Erik didn't say anything. He didn't know what to say. Blighted world, he didn't know what to feel.

"When did you awake?" his father asked quietly.

Erik answered reflexively. He'd had the habit of obedience to his father once, and in the absence of anything else, it took up the old yoke. "Just now. Tonight."

His father sighed, audible even facing away. "I..." His words trailed off, deadened in the small, comfortable space. His father's entryway may have been as devoid of essence as any merchant's, but he'd always belonged in his study.

"There are not words in this tongue," his father said. "None to convey what I feel for you, right now. My son."
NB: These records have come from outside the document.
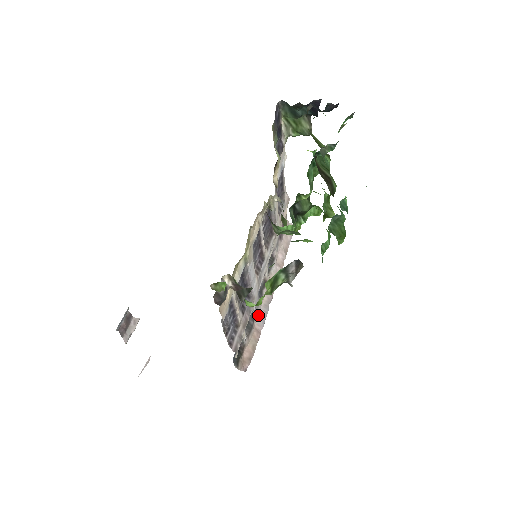
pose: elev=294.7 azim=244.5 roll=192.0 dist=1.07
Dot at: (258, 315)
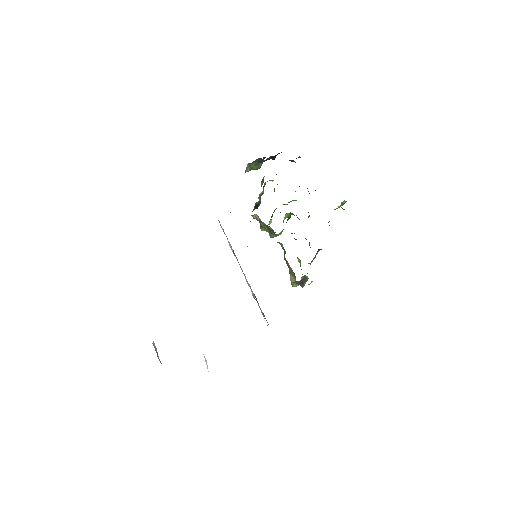
Dot at: (251, 290)
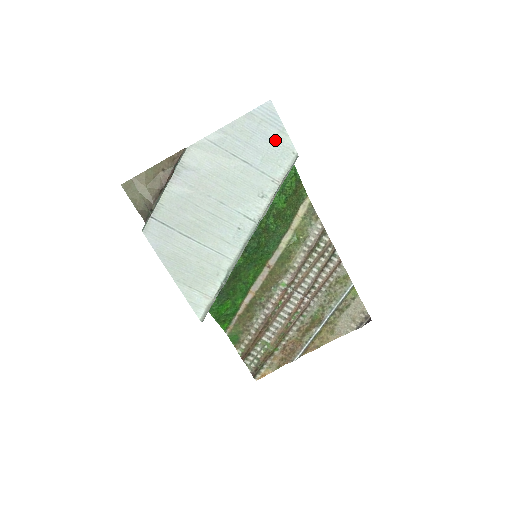
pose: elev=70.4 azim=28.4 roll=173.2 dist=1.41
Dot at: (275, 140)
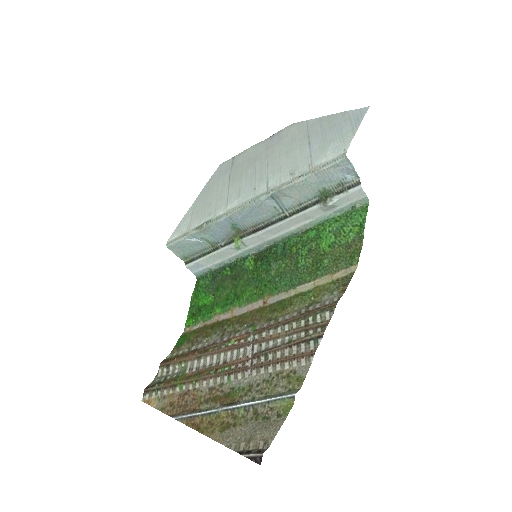
Dot at: (343, 135)
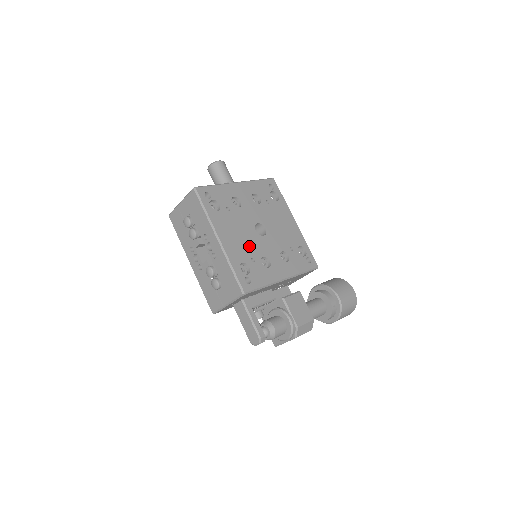
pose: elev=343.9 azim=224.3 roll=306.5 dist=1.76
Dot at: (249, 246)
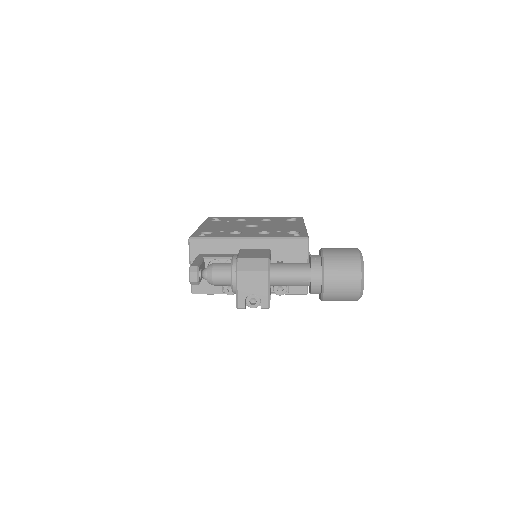
Dot at: (227, 229)
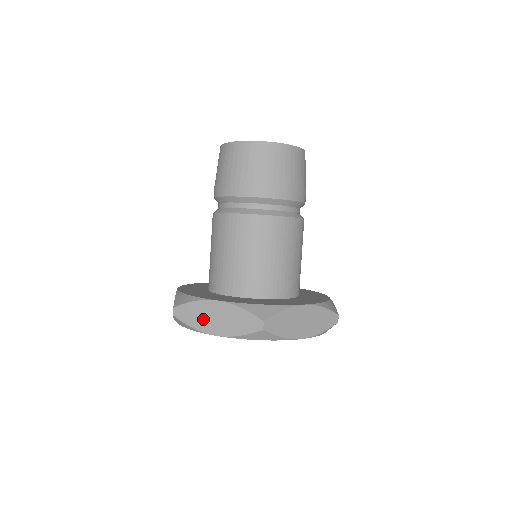
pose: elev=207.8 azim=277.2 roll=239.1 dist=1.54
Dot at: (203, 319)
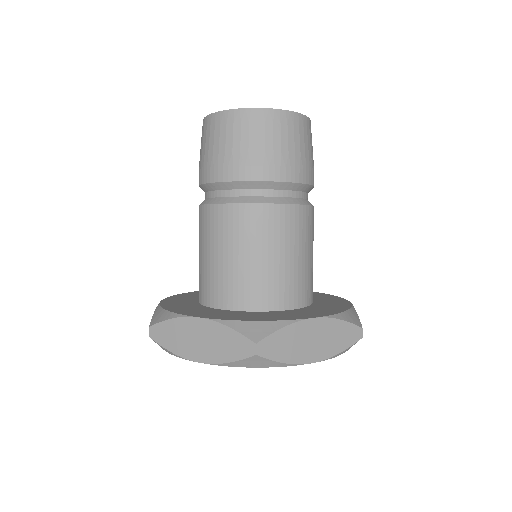
Dot at: (183, 341)
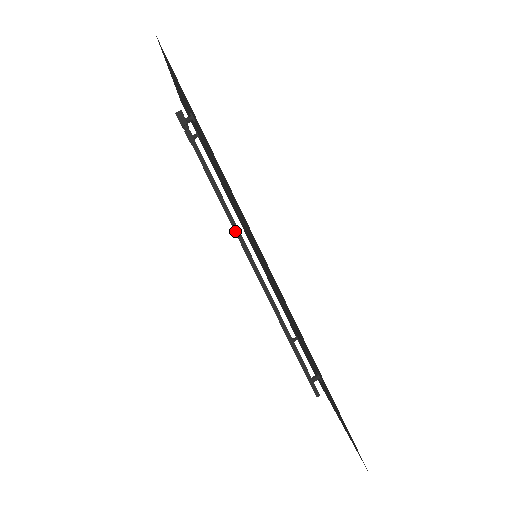
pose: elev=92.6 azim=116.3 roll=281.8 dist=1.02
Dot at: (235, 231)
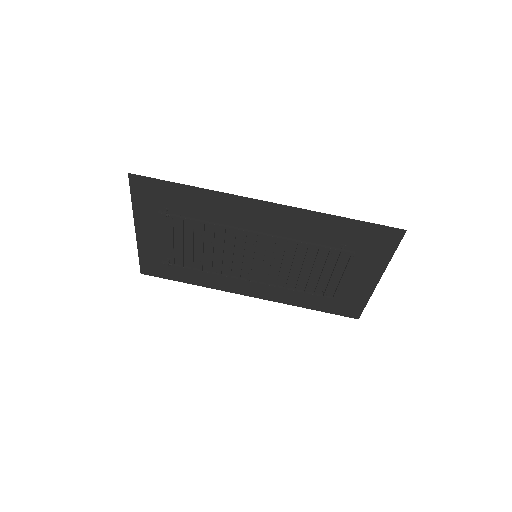
Dot at: (234, 228)
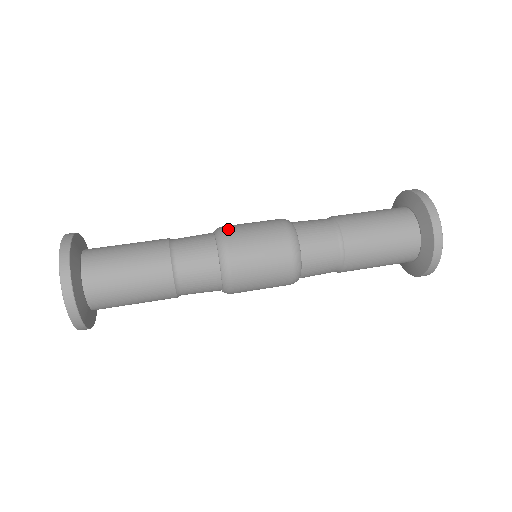
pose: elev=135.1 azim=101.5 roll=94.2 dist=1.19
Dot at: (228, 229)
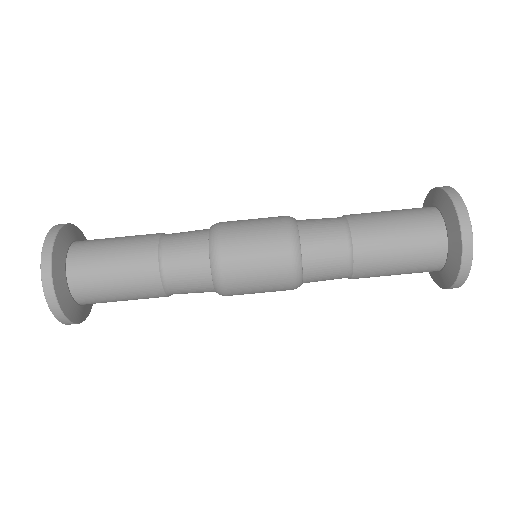
Dot at: (228, 281)
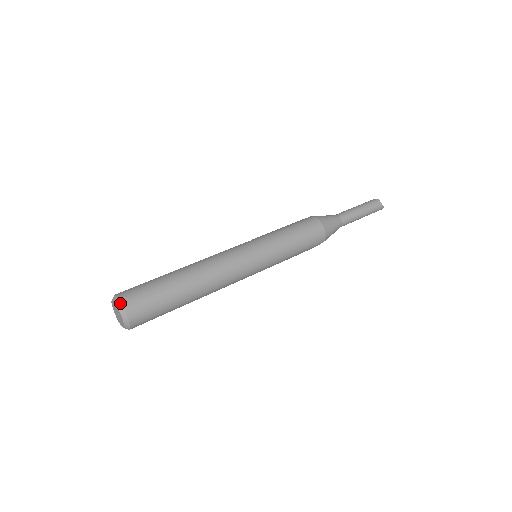
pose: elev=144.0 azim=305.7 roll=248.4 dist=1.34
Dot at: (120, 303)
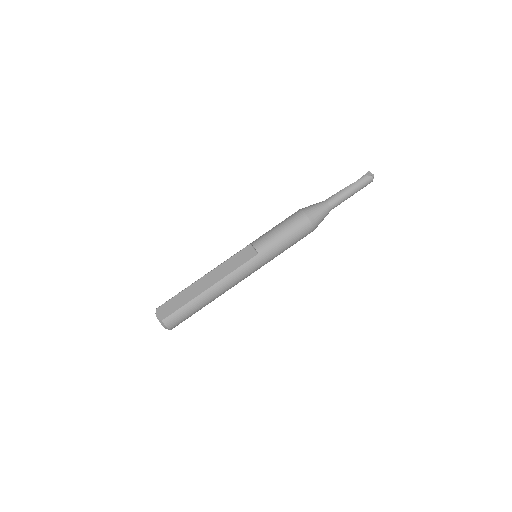
Dot at: (167, 328)
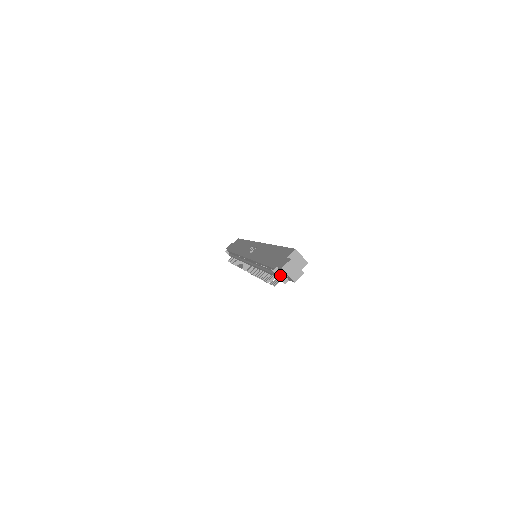
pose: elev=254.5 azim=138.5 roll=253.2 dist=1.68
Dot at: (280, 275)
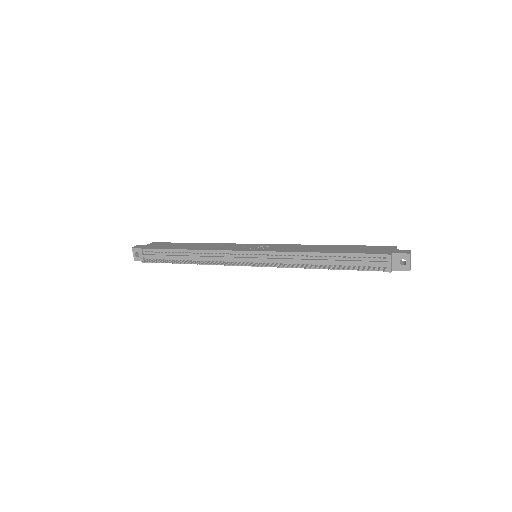
Dot at: (391, 262)
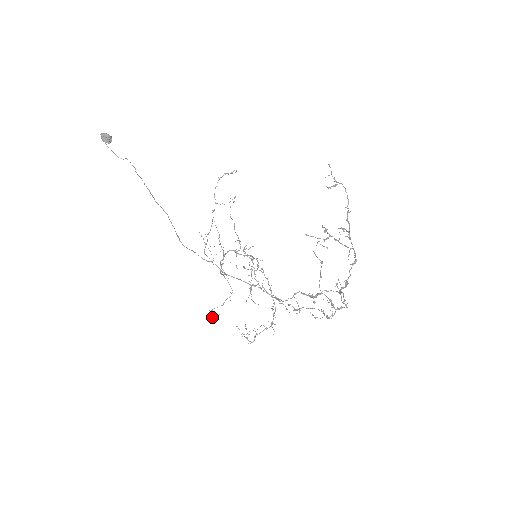
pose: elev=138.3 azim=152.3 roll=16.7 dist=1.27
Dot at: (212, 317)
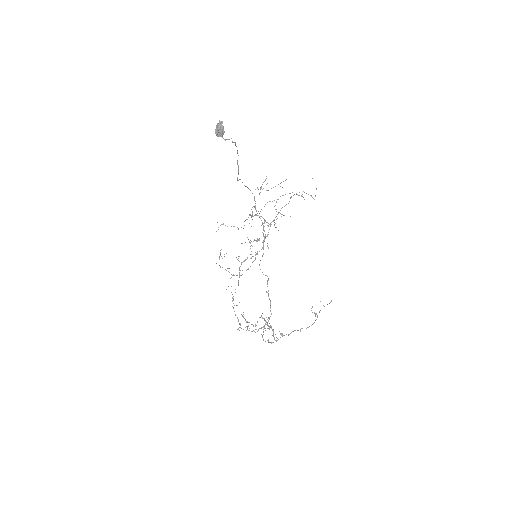
Dot at: occluded
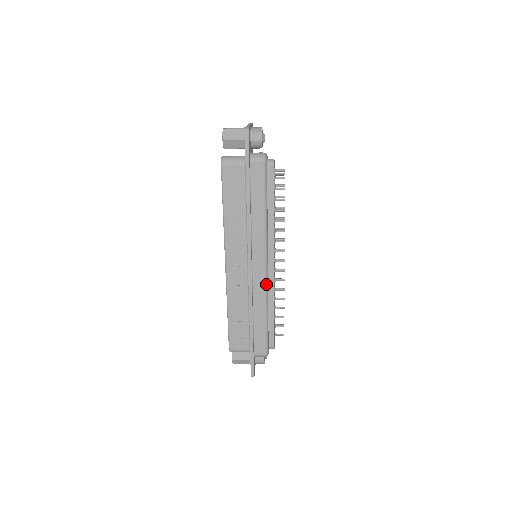
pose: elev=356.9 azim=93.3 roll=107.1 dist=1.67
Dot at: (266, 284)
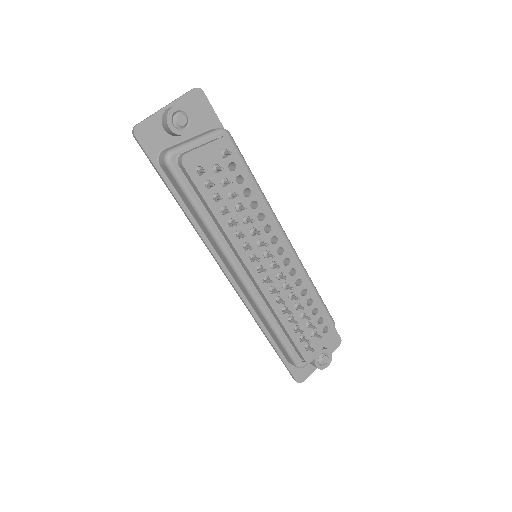
Dot at: (253, 298)
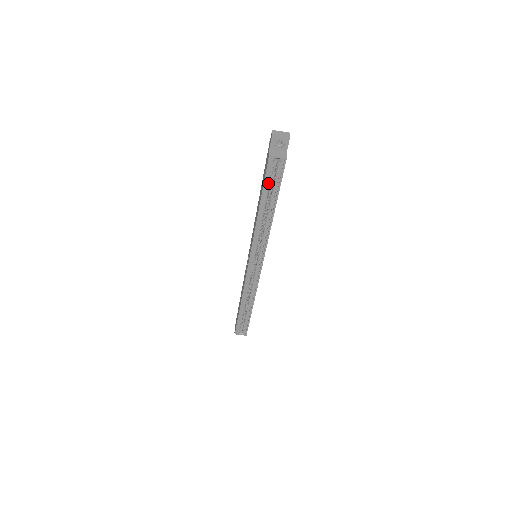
"I must leave, Tacitus. Will you help me?" The coldness, the firmness of his own words surprised Erik. The address of his father by his given name, rather than the name Erik had always known him by, the name of the man who had given him strength when he felt weak. Father, he yearned to say. Fafa. But he held the words back.

"So little time," his father murmured. "And still the time has not yet come."

"Will you help me?" Erik asked again, an edge of anger to the words now. He knew no hard truth of his father's guilt, but he had suspicions, and they were enough. "I need to go, but I don't know where. Who can help me if not you?"

"Vodrun might, if he were willing... But no. You would not be standing here if he could."

"You left me there." Erik's eyes burned now, and his throat tightened. "You knew I was up there, tortured back into life, and you left me there." He wouldn't call this man his father, not again. He didn't deserve the word.

"There is so much more he needs to know," his father whispered as if to himself. "So much to prepare for. But can he be ready, now? Can he ever be ready?"

"Listen to me!" Erik hissed, taking a step forward, and a book tumbled from a shelf. His father flinched, half-turning back as it clunked to the floor, its pages splayed out like a lurcher's spilled guts. He had turned as if afraid. Afraid of his own son.